DATASET CONTENT Block Start

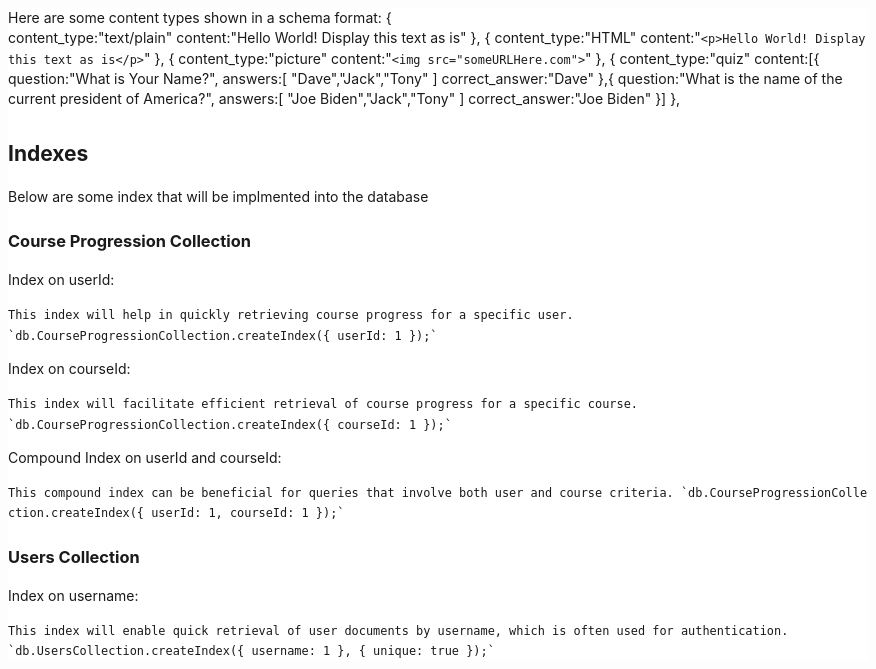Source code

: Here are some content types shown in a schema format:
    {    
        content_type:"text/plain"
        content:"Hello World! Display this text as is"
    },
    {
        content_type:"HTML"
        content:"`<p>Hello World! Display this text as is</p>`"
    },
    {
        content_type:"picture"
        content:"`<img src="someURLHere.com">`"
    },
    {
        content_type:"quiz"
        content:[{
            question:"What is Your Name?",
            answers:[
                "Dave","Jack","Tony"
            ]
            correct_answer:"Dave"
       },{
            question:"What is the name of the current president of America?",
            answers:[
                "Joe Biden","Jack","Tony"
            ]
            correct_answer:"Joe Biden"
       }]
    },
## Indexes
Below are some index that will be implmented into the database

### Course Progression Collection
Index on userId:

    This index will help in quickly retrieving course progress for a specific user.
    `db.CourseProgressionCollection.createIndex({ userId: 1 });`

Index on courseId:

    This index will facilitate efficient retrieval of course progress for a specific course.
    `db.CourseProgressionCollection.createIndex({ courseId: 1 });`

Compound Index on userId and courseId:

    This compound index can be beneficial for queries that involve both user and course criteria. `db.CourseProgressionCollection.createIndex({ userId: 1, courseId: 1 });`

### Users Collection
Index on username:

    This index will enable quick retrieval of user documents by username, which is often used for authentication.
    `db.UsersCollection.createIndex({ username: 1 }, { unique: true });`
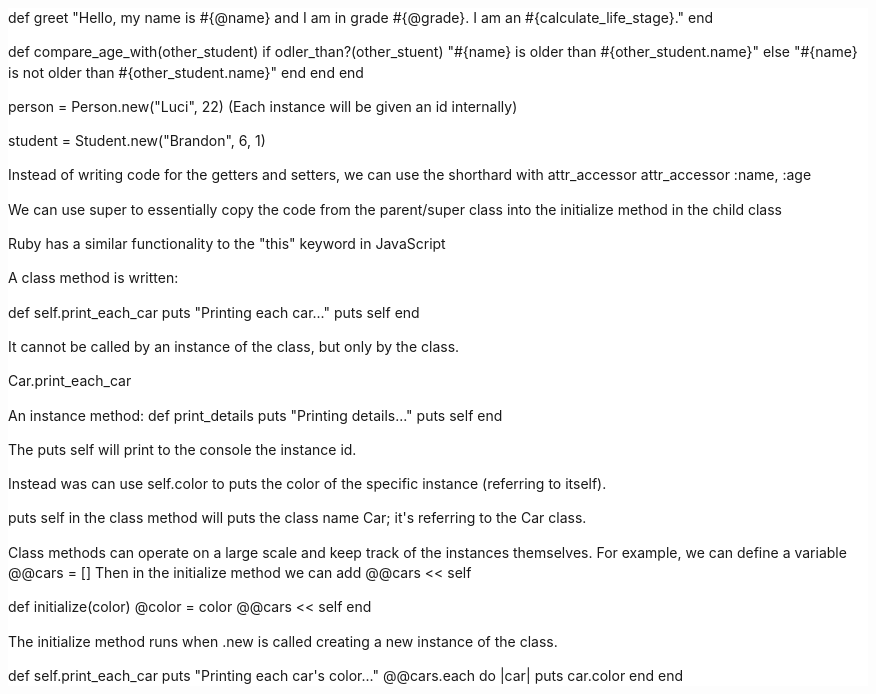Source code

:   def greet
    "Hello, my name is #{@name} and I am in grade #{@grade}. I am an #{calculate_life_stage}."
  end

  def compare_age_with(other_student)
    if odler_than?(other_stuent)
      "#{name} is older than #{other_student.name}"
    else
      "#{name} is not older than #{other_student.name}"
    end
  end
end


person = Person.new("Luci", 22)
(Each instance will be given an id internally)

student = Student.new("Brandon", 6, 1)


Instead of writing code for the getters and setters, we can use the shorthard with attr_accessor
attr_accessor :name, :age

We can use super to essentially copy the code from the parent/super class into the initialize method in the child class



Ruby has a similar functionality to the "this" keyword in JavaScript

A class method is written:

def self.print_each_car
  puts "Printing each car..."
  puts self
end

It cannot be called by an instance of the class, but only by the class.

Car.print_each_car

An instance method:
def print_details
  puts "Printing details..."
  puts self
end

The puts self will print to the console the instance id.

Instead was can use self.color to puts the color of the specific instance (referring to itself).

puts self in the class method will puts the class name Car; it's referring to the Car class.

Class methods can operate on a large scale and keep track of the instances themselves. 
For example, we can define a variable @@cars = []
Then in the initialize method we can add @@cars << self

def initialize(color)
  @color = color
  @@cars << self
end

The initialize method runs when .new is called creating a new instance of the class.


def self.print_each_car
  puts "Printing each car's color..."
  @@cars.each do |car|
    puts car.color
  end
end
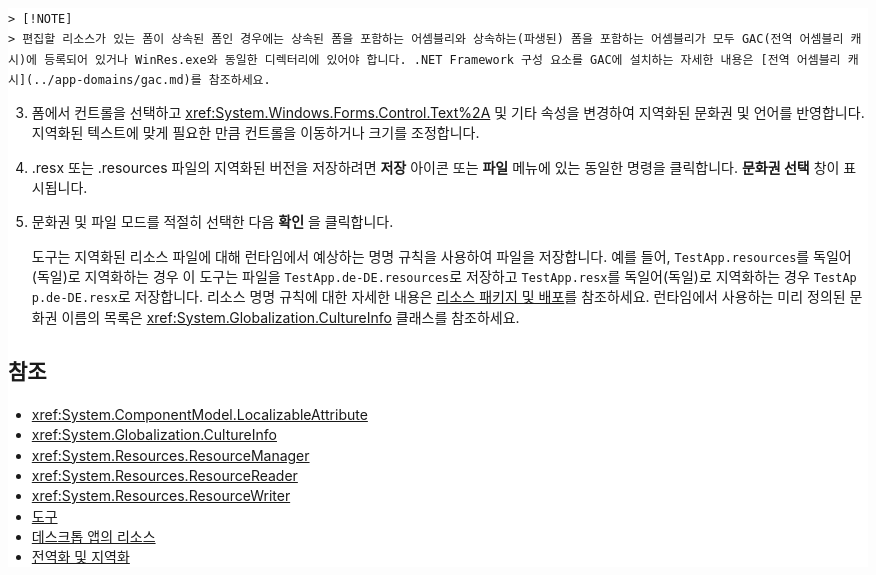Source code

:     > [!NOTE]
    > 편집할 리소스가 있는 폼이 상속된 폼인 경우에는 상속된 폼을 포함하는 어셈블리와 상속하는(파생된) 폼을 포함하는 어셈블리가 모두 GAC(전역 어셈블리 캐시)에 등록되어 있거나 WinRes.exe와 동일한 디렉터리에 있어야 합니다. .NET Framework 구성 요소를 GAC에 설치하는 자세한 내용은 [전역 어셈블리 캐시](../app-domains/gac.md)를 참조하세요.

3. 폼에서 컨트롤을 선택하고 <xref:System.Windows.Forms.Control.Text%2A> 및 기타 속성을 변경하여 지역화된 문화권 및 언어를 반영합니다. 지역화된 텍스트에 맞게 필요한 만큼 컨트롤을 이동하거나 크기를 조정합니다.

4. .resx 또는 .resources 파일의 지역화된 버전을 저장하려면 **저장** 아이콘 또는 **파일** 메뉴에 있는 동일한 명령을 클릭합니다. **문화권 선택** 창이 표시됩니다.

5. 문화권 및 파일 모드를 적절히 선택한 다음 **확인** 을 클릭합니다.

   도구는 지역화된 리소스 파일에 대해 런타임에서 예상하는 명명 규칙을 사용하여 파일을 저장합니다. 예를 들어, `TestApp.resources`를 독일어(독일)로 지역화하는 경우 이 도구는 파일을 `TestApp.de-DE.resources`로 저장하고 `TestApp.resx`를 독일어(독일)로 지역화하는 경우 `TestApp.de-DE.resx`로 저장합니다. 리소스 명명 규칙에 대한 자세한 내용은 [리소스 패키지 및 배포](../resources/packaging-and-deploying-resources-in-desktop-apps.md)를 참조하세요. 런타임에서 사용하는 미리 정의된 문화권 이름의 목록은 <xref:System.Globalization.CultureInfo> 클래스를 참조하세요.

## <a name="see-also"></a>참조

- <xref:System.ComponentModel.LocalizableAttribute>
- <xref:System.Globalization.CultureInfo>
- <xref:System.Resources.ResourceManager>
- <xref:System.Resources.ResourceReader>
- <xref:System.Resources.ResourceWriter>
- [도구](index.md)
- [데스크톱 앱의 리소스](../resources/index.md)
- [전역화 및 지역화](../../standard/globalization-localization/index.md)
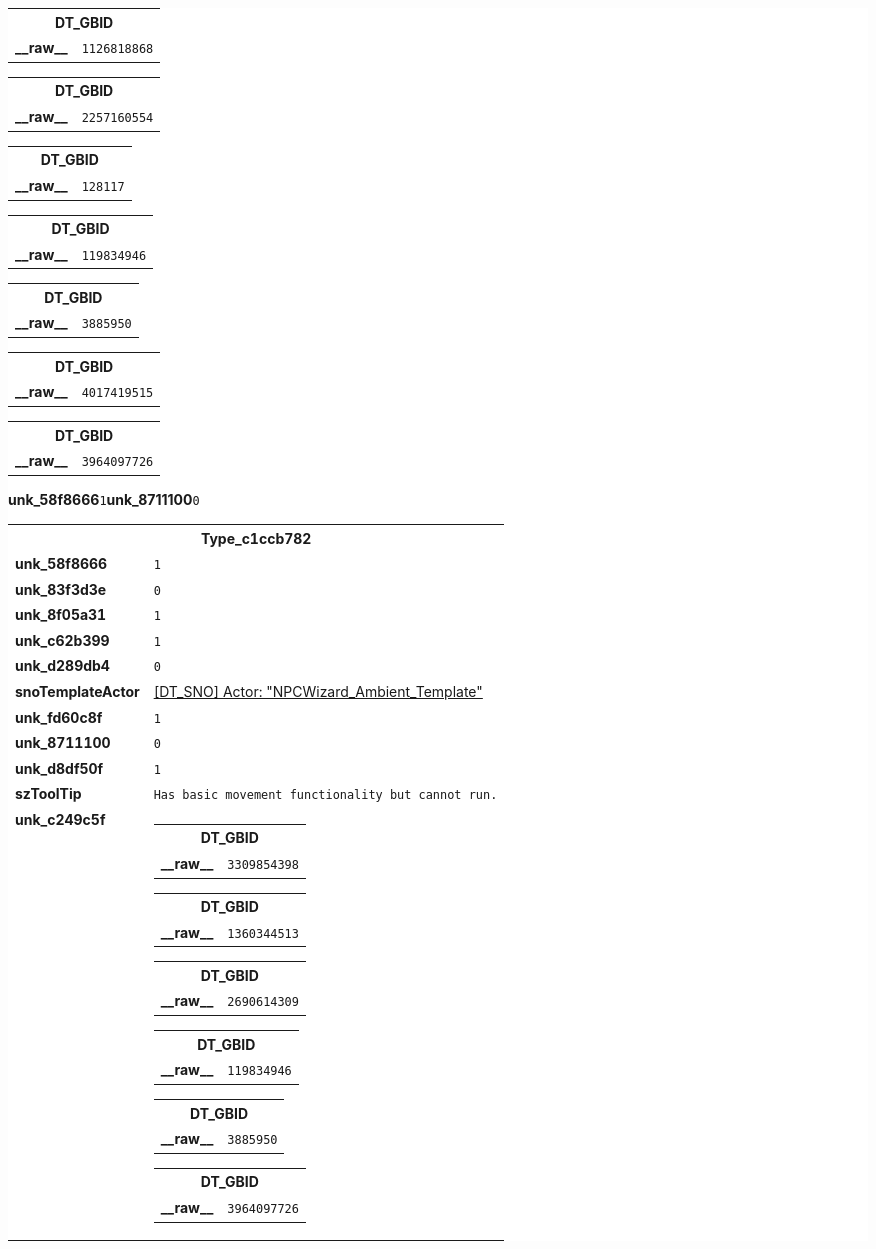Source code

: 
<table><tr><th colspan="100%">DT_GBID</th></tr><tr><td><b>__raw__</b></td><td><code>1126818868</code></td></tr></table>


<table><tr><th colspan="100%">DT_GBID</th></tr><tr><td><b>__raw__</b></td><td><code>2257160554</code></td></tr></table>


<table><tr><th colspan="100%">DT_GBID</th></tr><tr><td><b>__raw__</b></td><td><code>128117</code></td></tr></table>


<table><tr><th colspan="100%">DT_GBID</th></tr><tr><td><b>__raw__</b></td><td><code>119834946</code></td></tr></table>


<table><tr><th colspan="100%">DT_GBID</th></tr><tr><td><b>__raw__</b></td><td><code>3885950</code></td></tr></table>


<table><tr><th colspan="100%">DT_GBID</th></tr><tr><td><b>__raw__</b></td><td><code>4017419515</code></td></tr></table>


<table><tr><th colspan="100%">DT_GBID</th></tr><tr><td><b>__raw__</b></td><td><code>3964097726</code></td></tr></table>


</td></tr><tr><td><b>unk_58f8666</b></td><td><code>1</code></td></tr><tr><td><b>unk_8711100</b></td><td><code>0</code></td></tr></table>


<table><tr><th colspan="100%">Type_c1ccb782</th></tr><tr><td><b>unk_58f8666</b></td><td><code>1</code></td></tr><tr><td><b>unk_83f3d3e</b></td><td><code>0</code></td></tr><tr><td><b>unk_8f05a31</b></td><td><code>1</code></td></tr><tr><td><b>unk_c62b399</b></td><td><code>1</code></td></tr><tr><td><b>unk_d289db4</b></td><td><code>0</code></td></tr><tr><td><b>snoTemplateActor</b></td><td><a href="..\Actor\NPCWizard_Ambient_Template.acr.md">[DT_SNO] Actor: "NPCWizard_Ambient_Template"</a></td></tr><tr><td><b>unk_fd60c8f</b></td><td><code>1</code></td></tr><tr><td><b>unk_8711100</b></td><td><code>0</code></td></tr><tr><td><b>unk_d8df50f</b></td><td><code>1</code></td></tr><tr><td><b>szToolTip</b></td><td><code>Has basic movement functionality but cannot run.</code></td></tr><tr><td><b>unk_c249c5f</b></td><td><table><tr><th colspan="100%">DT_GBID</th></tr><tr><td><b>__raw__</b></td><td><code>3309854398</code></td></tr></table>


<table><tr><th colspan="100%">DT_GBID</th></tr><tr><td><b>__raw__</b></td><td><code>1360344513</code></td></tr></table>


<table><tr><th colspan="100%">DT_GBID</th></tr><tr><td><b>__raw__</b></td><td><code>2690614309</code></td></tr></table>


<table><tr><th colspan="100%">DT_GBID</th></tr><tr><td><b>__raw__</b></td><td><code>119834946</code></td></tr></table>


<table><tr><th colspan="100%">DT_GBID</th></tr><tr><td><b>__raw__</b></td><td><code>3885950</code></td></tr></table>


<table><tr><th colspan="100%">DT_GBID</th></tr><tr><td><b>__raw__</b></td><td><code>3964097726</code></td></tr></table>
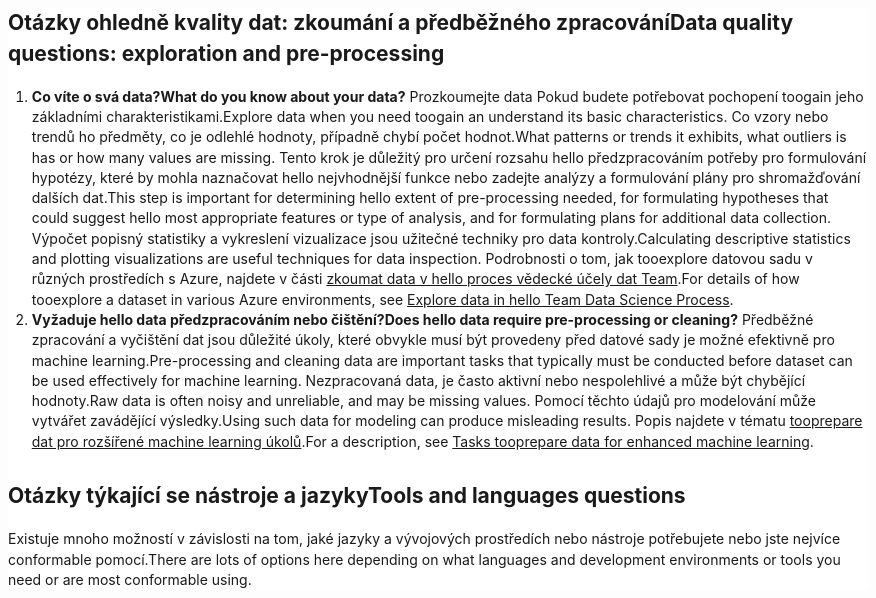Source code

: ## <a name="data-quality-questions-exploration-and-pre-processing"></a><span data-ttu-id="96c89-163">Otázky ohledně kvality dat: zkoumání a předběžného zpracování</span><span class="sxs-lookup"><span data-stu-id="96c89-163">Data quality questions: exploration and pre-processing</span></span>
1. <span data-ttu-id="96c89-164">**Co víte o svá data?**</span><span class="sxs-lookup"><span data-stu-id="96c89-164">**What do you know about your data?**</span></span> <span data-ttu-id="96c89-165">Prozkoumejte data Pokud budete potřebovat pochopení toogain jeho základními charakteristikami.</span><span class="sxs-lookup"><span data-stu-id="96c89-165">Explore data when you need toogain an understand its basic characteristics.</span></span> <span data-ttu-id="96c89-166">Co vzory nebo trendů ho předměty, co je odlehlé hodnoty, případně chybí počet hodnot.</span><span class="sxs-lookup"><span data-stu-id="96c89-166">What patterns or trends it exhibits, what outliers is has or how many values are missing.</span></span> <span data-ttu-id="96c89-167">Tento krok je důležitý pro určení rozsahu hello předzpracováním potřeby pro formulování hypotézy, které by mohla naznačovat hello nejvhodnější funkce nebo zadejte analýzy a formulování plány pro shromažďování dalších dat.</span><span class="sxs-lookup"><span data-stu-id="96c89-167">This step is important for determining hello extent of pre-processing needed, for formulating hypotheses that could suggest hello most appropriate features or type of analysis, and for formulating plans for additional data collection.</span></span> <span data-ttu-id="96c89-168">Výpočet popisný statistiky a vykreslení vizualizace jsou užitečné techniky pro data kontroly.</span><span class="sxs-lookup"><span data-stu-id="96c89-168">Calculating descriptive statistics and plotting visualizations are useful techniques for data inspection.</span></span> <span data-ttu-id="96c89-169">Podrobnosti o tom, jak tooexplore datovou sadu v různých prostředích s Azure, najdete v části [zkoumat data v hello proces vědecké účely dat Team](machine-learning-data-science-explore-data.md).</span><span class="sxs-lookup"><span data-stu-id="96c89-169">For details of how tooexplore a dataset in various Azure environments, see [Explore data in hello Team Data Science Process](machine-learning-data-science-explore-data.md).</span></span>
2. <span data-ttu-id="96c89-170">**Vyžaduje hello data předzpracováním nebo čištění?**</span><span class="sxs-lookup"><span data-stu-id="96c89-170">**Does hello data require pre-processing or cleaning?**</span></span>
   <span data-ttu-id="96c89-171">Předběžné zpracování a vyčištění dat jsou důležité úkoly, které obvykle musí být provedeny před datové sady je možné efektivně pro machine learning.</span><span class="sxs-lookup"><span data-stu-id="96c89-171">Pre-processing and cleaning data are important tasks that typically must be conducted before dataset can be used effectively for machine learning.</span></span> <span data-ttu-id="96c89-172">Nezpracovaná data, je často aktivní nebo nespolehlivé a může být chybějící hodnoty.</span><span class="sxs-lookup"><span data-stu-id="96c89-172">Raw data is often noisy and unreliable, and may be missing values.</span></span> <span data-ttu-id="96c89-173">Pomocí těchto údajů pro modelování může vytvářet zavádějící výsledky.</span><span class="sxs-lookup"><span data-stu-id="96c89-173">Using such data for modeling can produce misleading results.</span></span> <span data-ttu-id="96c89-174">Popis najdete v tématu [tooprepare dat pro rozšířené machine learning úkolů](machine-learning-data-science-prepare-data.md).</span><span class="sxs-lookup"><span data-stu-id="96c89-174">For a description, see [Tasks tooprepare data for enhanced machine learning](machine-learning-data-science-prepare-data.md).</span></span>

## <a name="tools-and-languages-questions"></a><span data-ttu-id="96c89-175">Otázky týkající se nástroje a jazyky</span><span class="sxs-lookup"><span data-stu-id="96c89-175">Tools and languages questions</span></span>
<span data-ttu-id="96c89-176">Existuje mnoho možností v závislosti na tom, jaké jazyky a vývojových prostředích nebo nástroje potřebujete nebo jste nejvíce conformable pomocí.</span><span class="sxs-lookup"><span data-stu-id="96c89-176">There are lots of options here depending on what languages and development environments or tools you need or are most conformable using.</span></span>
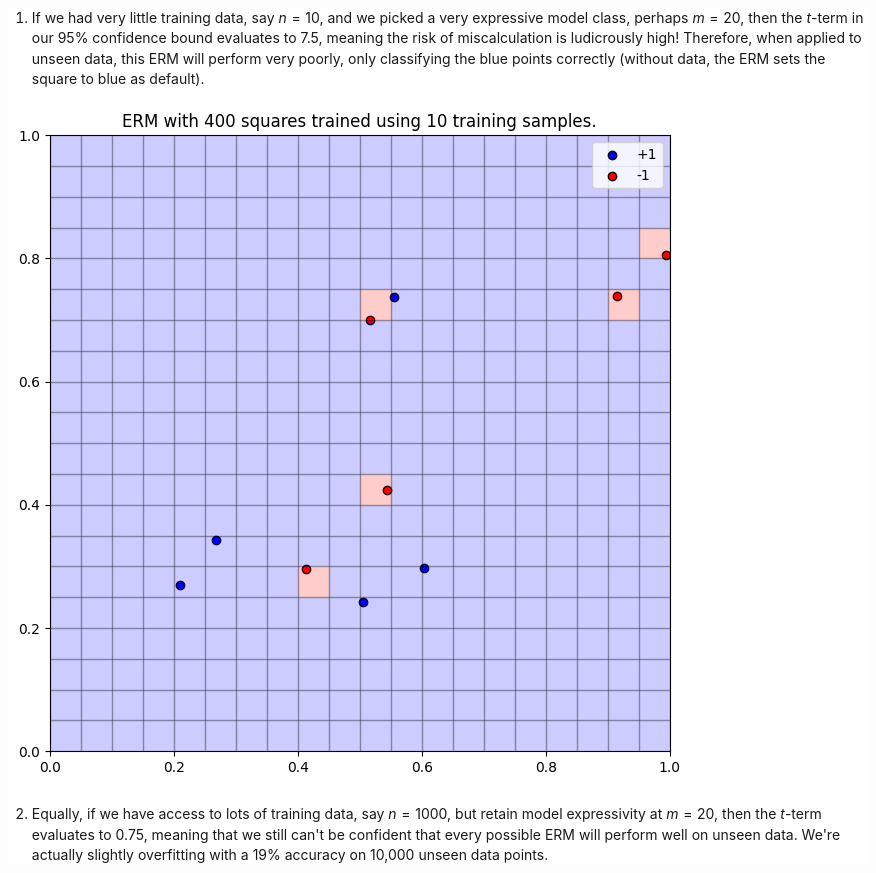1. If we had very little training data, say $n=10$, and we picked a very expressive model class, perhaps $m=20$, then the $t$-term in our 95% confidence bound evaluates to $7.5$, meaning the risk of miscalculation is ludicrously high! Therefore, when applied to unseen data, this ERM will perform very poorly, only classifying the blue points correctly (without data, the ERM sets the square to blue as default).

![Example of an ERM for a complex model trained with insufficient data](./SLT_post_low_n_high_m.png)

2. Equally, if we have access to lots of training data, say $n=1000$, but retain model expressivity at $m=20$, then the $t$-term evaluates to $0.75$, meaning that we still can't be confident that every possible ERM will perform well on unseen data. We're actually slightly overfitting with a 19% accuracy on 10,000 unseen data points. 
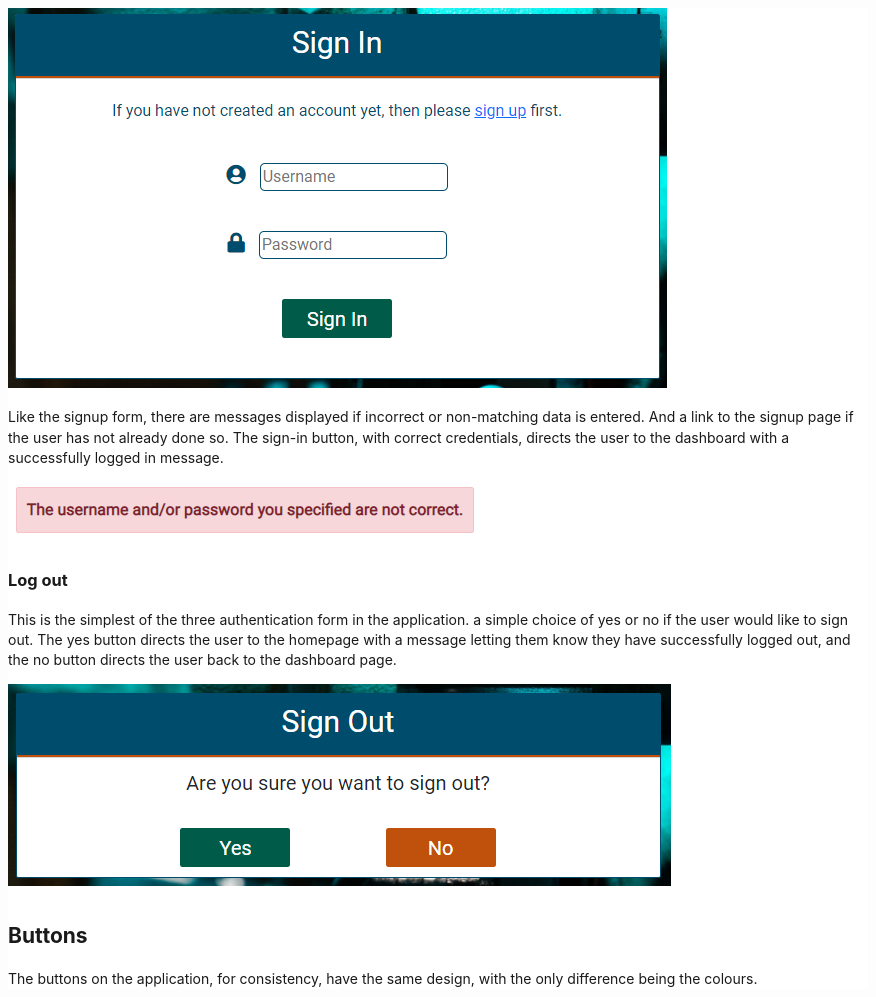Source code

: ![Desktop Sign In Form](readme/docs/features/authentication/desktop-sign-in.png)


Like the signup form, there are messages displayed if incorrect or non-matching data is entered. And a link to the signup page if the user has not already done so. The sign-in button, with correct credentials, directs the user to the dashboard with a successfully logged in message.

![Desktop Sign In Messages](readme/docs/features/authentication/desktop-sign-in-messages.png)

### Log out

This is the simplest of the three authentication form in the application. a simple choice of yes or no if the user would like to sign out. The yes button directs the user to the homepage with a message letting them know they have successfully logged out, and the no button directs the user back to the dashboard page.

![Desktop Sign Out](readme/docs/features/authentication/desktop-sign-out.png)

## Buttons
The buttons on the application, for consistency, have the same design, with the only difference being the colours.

DATASET CONTENT Block End

Count the lines above that contain the string "messages", matching case exactly, and give only the number.

2